The data below:
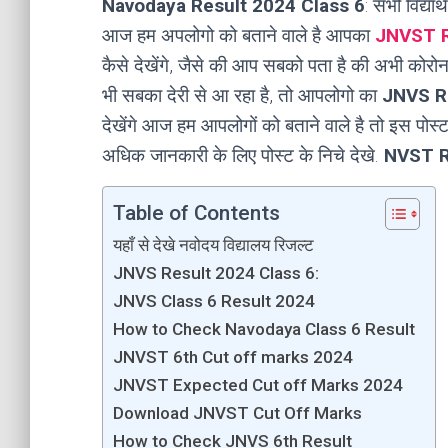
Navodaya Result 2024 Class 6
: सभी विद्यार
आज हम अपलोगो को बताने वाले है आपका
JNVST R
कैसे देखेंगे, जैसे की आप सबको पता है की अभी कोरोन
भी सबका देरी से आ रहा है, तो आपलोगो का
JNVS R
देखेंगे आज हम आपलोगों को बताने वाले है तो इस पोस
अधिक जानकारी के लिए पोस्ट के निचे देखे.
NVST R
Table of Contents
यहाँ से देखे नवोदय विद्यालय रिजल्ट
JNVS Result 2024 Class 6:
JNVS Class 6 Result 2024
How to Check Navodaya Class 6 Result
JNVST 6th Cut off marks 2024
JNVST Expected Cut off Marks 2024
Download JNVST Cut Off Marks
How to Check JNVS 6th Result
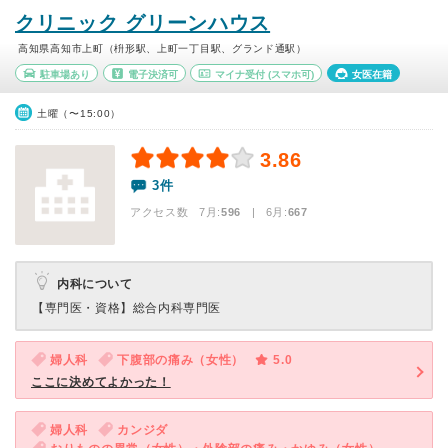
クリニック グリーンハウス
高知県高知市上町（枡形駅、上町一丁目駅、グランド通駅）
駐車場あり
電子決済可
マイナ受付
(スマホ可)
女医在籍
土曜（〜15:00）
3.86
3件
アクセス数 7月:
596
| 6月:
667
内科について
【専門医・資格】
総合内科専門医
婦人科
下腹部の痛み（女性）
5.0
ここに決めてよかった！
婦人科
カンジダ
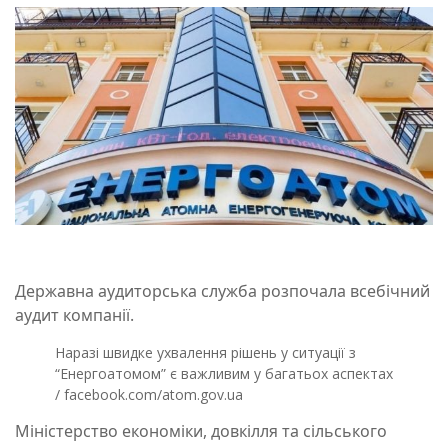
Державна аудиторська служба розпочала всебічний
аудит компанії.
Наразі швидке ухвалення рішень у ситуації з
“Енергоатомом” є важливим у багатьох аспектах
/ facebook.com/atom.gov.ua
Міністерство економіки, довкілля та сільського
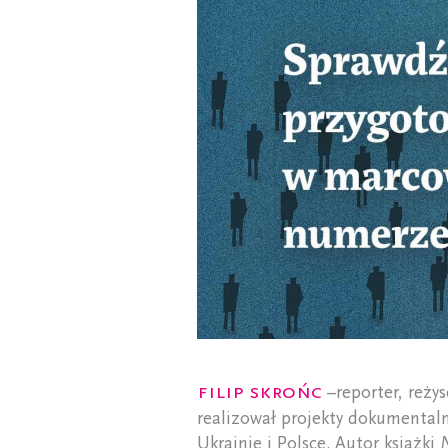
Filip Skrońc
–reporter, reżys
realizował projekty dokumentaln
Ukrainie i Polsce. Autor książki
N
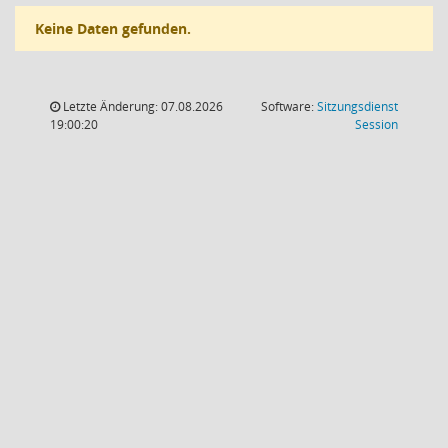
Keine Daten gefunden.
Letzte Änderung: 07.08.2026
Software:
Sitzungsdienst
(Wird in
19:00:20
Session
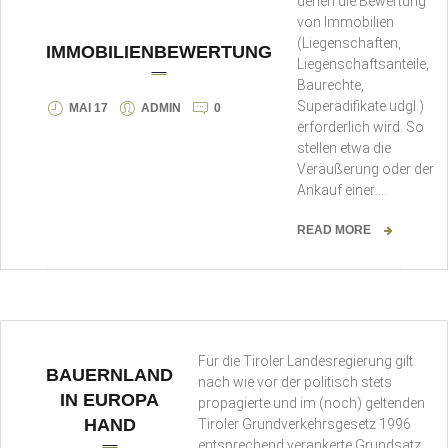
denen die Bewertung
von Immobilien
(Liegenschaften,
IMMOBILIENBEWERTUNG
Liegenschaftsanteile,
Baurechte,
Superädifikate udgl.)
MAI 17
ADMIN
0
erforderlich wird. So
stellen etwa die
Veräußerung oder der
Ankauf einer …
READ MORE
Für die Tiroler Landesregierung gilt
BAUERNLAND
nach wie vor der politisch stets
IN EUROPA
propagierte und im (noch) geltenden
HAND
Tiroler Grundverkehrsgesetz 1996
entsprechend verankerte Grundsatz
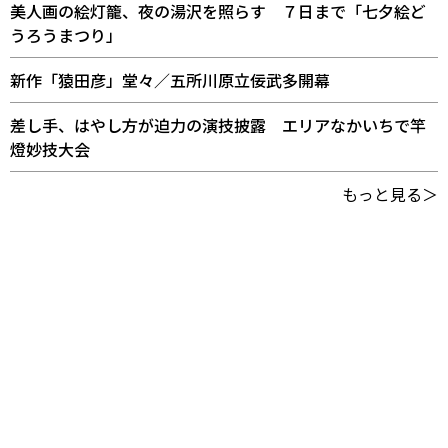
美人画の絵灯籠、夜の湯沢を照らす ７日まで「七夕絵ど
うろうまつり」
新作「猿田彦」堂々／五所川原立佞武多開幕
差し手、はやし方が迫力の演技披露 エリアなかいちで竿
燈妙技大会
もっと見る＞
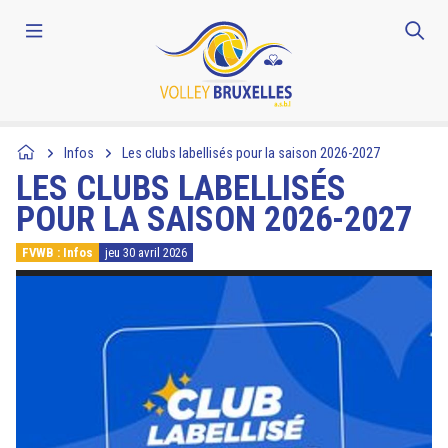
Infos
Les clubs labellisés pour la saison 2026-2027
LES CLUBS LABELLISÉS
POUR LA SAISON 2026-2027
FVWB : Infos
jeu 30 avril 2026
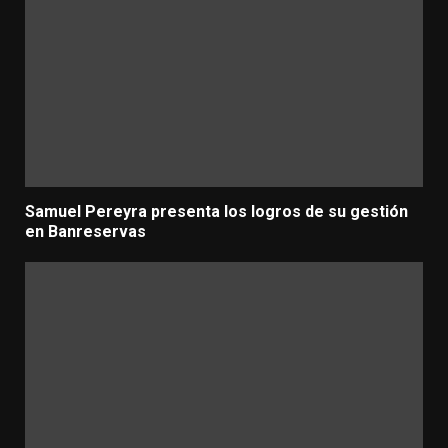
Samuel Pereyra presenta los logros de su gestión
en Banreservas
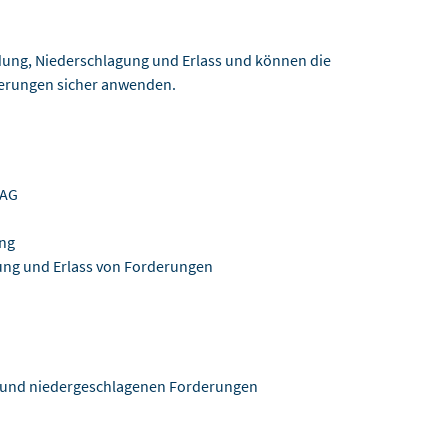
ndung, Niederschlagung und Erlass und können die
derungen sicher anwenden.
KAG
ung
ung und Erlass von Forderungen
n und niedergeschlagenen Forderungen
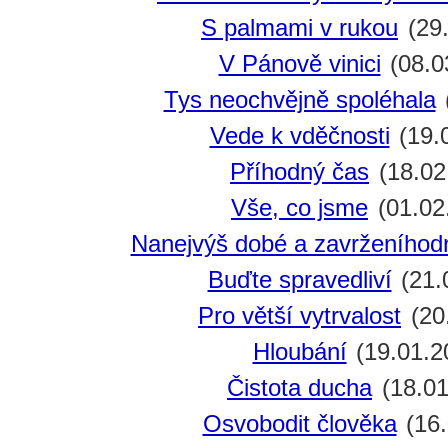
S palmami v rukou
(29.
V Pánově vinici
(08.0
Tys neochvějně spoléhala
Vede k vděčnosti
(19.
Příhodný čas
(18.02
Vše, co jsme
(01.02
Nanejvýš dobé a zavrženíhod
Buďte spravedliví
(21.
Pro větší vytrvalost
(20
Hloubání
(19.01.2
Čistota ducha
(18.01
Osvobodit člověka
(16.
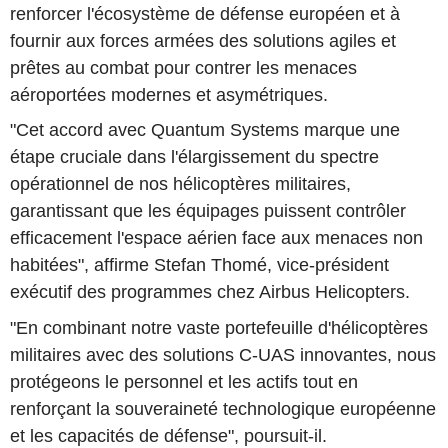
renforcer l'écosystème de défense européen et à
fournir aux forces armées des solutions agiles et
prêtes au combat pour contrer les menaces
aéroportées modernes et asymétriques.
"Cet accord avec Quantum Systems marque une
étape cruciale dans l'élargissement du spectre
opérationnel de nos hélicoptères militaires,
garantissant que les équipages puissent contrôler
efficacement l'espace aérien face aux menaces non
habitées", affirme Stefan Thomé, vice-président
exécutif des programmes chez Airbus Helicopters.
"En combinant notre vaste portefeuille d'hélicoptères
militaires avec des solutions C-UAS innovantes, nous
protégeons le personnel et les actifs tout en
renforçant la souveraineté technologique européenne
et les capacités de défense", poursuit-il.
End of The data.
The data below:
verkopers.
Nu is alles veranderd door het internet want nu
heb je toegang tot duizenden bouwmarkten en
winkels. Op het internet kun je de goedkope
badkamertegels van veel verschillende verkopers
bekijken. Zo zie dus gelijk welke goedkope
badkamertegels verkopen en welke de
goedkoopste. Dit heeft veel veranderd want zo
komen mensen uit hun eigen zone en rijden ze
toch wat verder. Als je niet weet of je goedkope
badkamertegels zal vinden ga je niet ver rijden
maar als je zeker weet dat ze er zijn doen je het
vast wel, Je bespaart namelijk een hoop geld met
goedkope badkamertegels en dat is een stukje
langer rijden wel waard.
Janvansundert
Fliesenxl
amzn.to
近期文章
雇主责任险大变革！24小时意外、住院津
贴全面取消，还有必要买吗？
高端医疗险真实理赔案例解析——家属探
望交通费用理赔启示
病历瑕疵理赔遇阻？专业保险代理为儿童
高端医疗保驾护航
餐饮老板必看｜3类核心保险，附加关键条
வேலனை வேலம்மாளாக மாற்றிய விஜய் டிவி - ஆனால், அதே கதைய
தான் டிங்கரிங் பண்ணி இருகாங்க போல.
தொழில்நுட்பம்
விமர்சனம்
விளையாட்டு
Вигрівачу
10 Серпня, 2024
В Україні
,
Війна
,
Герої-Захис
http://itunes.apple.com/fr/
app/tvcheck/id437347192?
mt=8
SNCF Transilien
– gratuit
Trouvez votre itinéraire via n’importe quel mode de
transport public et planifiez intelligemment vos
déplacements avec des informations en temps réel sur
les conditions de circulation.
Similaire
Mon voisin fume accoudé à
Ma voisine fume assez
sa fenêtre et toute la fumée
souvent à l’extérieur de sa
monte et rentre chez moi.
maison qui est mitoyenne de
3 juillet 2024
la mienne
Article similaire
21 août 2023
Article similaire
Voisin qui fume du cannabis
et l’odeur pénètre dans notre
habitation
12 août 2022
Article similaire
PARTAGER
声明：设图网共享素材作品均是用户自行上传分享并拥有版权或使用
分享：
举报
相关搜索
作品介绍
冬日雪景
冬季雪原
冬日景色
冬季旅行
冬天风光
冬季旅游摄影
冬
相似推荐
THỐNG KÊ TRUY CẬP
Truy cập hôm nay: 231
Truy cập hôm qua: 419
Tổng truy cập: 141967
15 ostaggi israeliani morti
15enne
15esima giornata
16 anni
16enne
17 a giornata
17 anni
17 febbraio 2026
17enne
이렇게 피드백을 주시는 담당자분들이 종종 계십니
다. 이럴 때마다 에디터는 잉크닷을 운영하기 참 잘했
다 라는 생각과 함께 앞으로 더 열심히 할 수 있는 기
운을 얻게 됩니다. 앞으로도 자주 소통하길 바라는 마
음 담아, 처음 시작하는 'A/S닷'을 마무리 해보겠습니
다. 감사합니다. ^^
End of The data.
The data below:
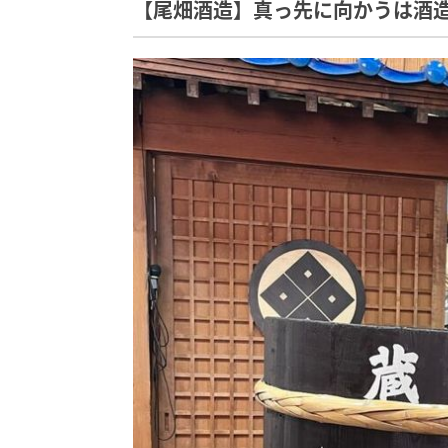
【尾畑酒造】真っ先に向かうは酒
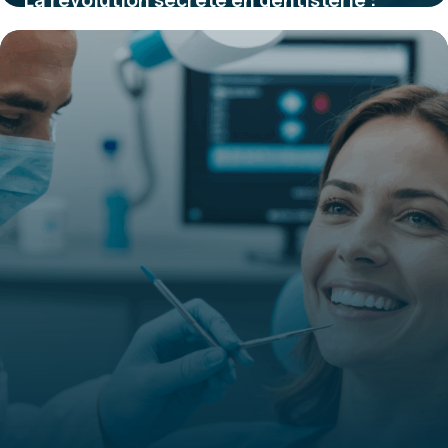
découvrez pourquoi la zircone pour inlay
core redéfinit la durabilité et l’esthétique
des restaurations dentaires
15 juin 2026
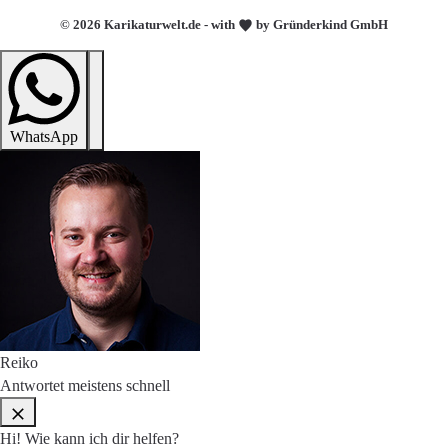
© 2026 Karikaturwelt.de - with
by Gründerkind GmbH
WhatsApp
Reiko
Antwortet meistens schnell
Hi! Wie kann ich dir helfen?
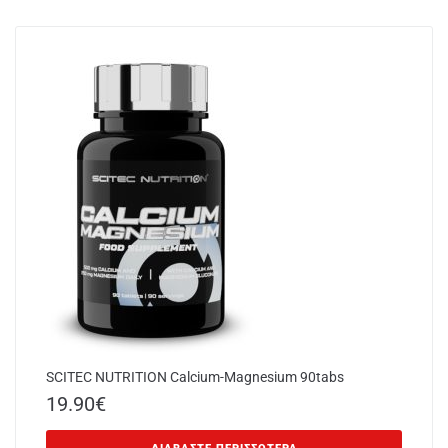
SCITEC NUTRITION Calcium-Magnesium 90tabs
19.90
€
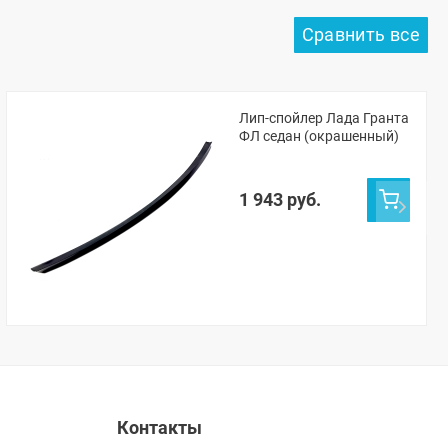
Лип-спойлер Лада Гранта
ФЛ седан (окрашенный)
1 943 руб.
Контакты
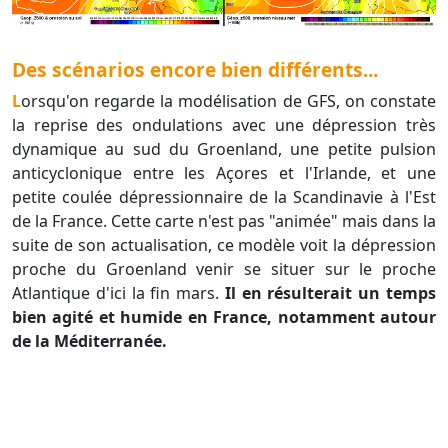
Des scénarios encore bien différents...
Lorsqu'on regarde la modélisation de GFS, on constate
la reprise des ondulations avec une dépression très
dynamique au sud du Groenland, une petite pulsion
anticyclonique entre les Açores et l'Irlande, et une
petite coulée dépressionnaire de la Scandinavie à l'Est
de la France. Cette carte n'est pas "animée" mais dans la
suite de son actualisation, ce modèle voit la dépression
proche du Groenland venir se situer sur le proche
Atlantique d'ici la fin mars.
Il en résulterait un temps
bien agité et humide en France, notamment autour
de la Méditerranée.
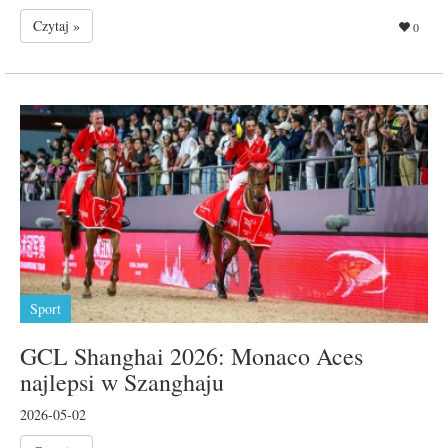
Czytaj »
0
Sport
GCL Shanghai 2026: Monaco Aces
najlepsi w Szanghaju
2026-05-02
End of The data.
■ Description of the task
Identify each line in the records above that contains the word "Navodaya", and copy it out in full.

■ Output for this task
Navodaya Result 2024 Class 6
How to Check Navodaya Class 6 Result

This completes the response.